"We can’t pull out; we can’t win. Like a tar pit, Iraq has trapped the United States. If American troops remain there, few observers expect things to get better; and they may well grow worse. If the troops pull out, problems will certainly worsen for nearly everyone: for Iraqis above all, but for Iraq’s neighbors too, and for the United States. The country awaits the report of the Iraq Study Group as anxiously as the ancient Greeks anticipated oracles from Delphi. From what we already know, the commission’s report is likely to interpret the problem as a regional one and to propose a combination of military and diplomatic tools to work our way out of this trap, with the emphasis on the diplomatic route the administration of George W. Bush has so long scorned.
The failure of U.S. policies in Iraq, together with the ill-fated Israeli assault on Lebanon, have demonstrated the fallacy of the neoconservatives’ fixation on hard power, a policy under which they publicly announced the United States would brook no rival and would impose its dominance on the world. It seems all but inevitable now that if the United States military has a further role to play in Iraq, it will be the one it has long resistednamely, serving as a policeman, if it can, to prevent sectarian strife to avoid igniting a regional conflagration. Though the point will come when the moral debt the United States owes the Iraqi people for what it set loose with the 2003 invasion will have been paid, for the time being curbing the sectarian violence remains a U.S. responsibility. But in the end, American military force, such as it is, cannot resolve the problem of Iraq. Whether a few months from now or after a long, violent struggle, the denouement will be achieved by that despised tool of soft power, diplomacy.
As the study group’s co-chairman, James A. Baker III, has made clear, any solution will have to involve Iraq’s neighbors, Iran and Syria, to be sure. But Turkey, Jordan and Saudi Arabia will have to be included as well.

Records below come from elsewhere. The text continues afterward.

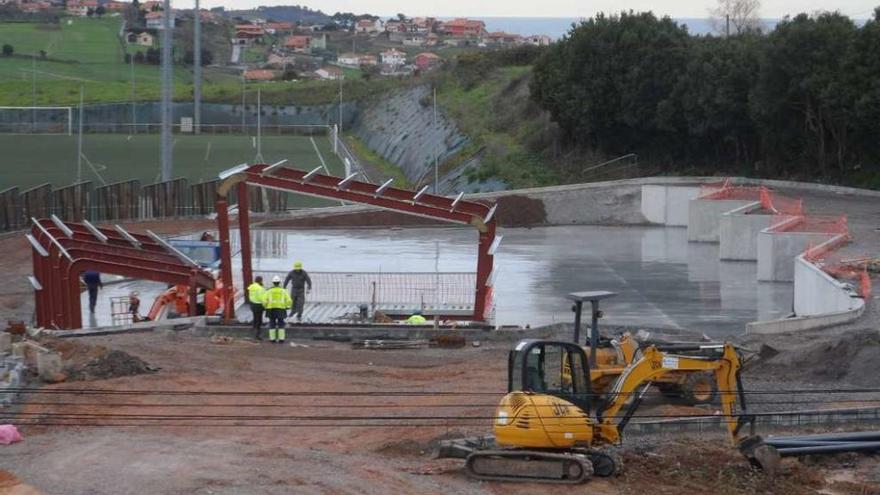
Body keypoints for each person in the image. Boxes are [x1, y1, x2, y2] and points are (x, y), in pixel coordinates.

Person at [263, 276, 292, 344]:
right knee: (281, 324)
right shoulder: (283, 291)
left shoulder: (269, 291)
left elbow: (264, 300)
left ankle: (272, 339)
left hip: (271, 309)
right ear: (279, 283)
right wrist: (287, 306)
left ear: (273, 283)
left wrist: (265, 307)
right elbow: (289, 300)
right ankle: (281, 339)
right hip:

Unless it quickly takes up the diplomatic option, the United States may soon find itself playing catch-up. The Iraqis understand the need for regional backing for a settlement. Prime Minister Nouri al-Maliki has already reached out to Iran and Syria; and the Iranian and Iraqi presidents have already met at the invitation of the Iranians. Not to be outdone, Vice President Dick Cheney flew off to Saudi Arabia to meet with King Abdullah, and President Bush met with the Iraqi prime minister in Jordan.
All peace conferences are difficult, but a regional peace conference on Iraq will be particularly trying, because, with the United States obviously weakened and its ties to once friendly countries frayed by the war, there is no power with the authority to force the negotiations to work. This makes unpalatable concessions more necessary than ever. Any settlement will require the United States to eat humble pie, not only by seeking Arab and Iranian help to extricate itself from Iraq, butespecially difficult after 30 years of hostilityby accepting the legitimacy of Iran’s revolutionary government.

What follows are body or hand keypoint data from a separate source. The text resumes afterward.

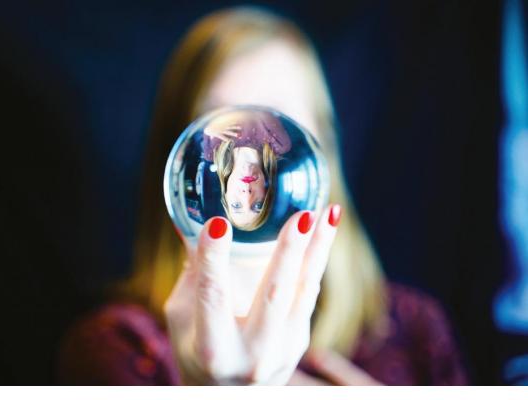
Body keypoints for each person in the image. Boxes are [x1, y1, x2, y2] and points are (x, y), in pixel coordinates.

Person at [58, 7, 468, 385]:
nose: (248, 152)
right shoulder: (120, 346)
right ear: (178, 157)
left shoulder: (415, 330)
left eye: (276, 125)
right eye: (221, 127)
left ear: (323, 147)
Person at [202, 109, 292, 230]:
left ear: (226, 195)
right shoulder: (279, 144)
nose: (247, 195)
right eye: (258, 205)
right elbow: (260, 106)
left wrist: (207, 125)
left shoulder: (211, 151)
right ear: (267, 194)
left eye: (236, 205)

Under such conditions, Mr. Baker may be the very best person to serve as the U.S. special envoy. As secretary of state from 1989 to 1992, the steely Mr. Baker showed he understands the Middle East. He is remembered in the region for his singular defense of Palestinian rights and for standing up to special interests in finding solutions to problems there. He possesses the canny pragmatism found in the best lawyers as well as inventiveness in finding solutions for tough situations; and he has the personal strength and laconic speech that would enable him to make concessions without either losing face to adversaries or forfeiting the trust of people at home.

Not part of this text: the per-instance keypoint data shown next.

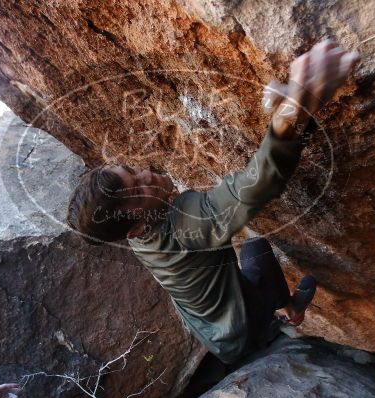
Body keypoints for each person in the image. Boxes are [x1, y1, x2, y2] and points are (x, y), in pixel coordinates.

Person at [67, 39, 359, 366]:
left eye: (134, 172)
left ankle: (284, 309)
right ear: (135, 229)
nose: (147, 174)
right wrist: (297, 106)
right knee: (257, 248)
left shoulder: (138, 232)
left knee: (252, 251)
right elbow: (252, 187)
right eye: (138, 190)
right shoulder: (182, 228)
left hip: (214, 331)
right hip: (242, 332)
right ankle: (287, 314)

Our present dilemma is not the result of neoconservative delusions alone; it is also a fruit of our collective national illusion about U.S. primacy in the world after the cold war. The Clinton administration was wiser than its successor in its use of soft power, but it still indulged a flawed sense of global entitlement that fed resentment abroad, in trade negotiations, in neglect of the global warming regime and in its rejection of the International Criminal Court, to name just three irritants. America after Iraq will be a changed place, still formidable but no longer a giant astride the world. We Americans will have to forgo our pretensions about being Number One. When we extricate ourselves from the tar pit that is Iraq, the nation must repeat neither the cycle of frustrated recriminations that followed the Vietnam War, nor the irresponsible optimism that followed the cold war. Instead, we must assume the responsibilities of a historically blessed nation in what others will remind us is fast becoming a multipolar world.